**Problem requirements**
Count the lines in the records that contain the string "calle", and reply with the number alone.

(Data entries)
= Beginning of Section =
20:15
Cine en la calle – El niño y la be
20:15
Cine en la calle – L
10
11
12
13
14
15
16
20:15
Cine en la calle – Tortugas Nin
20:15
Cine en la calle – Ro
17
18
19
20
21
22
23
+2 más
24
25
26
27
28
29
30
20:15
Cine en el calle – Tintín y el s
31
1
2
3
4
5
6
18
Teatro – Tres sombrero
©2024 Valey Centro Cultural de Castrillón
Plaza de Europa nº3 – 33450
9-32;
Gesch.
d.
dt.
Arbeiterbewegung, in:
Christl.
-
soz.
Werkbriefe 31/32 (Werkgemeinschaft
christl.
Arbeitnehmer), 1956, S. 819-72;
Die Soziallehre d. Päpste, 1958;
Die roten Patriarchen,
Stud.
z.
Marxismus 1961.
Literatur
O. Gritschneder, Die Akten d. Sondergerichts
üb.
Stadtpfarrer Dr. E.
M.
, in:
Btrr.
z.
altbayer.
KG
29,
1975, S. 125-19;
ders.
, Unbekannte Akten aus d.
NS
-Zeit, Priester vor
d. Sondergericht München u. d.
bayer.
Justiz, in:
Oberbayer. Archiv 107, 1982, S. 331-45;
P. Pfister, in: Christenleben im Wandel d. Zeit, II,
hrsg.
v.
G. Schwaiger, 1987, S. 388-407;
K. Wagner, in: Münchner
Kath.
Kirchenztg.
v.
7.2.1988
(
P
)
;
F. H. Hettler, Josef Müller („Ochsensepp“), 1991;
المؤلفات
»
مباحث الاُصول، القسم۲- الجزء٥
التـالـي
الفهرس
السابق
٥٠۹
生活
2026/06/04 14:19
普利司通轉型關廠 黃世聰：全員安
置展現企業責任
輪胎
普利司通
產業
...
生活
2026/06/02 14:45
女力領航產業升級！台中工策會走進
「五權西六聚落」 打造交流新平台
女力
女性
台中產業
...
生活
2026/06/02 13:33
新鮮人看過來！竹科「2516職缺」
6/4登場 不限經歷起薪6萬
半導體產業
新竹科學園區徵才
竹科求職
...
= End of Section =
**Answer for this exercise**
5